The BEST speech recognition commercial ever!

I normally don’t watch much television, but when I got home last night my family had gone out to dinner, so I grabbed a veggie burger and plopped down in front of the TV. I decided to watch Band of Brothers (I had read a positive review of it once.)

During a break I saw Apple’s Voice Control advertisement. It was pretty dull as far as commercials go, and it certainly wasn’t the first one to feature a voice recognition consumer product (more on that later…) However, there was something VERY SPECIAL about it. Apple was making a big promotion for speech recognition as a user interface in one of the most successful consumer products ever – the iPhone. Now Apple isn’t just any company – Apple is a company that ABSOLUTELY LEADS in revolutionizing the user experience. From the early days of the Mac/Lisa/II and all the technologies that they developed (or learned from Xerox Parc) for computers, Apple revolutionized the music player and smart phone markets using cap/resistive sensor-based touch screens and text-to-speech capabilities. And now with the the latest iPhone, Apple has finally legitimized the voice interface in a main stream consumer product. By the way, as mentioned in an earlier Blog, this is not Sensory’s recognition, but probably from Nuance, which has a good technology and excellent language coverage.

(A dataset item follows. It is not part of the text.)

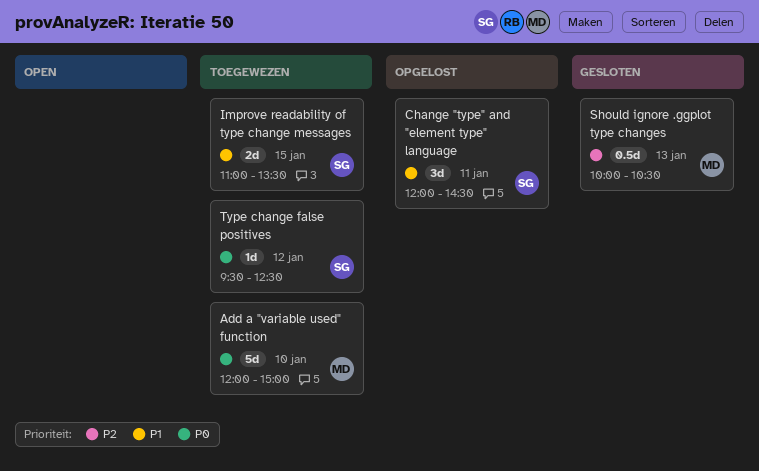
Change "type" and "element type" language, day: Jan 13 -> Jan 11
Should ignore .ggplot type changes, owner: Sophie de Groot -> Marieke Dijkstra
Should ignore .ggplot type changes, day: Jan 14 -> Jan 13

For so many years, I heard that “Steve doesn’t like speech recognition”, as Apple had very unrealistic demands for performance and accuracy–at least until now. It’s fantastic to see Apple not only implementing speech technologies ACROSS their product line, but also ADVERTISING it as a key feature.

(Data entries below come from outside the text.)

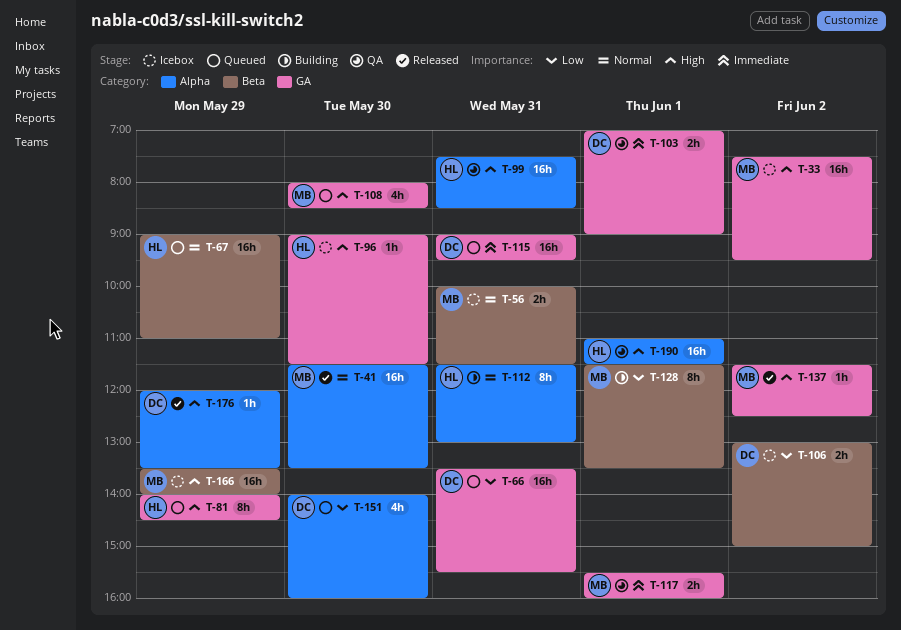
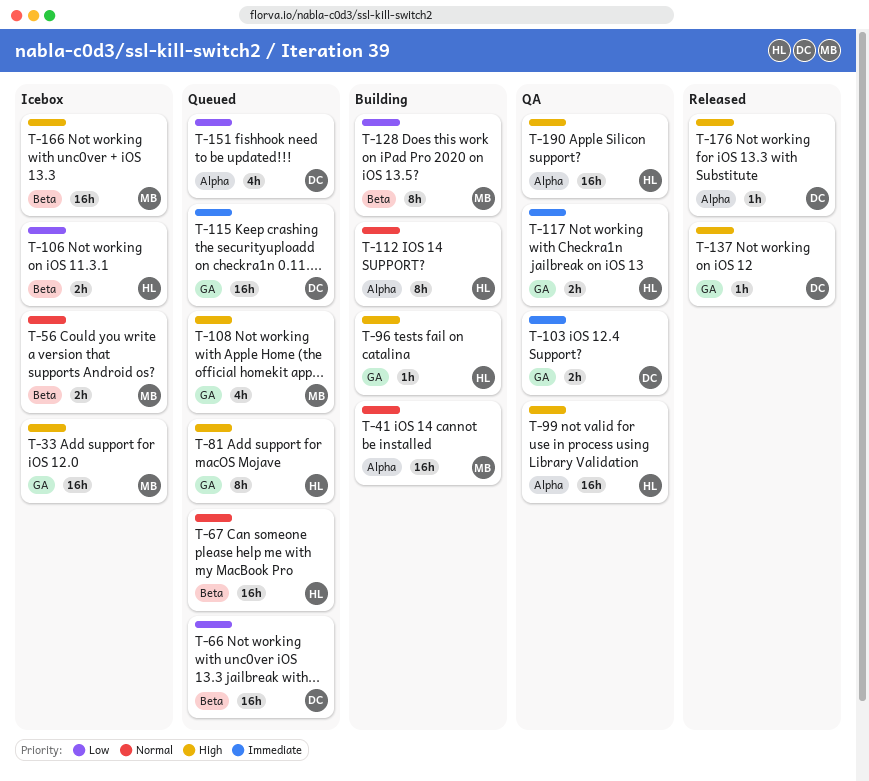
T-41, status: Released -> Building
T-66, label: GA -> Beta
T-96, status: Icebox -> Building
T-106, owner: DC -> HL
T-117, owner: MB -> HL
T-137, owner: MB -> DC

So a trivia question: What was the first broadcast commercial for a speech recognition consumer product? I’m not exactly sure, but I think Tomy and Tiger may have used television ads for Sensory-based products in 1995. In 1996, Hasbro had a GREAT commercial for an educational robot named RADAR that talked to kids featuring Sensory’s first speech chip, the RSC-164. Around 1998, Uniden launched a WONDERFUL commercial during the NCAA Final Four basketball tournament. They hired Konishiki, one of the world’s largest and most famous Sumo Wrestlers at the time, to rip apart phone books with his bare hands, then order a pizza by speaking to his Uniden Voice Dial phone (powered by a Sensory RSC-264 chip!) That was definitely the BEST speech recognition commercial ever!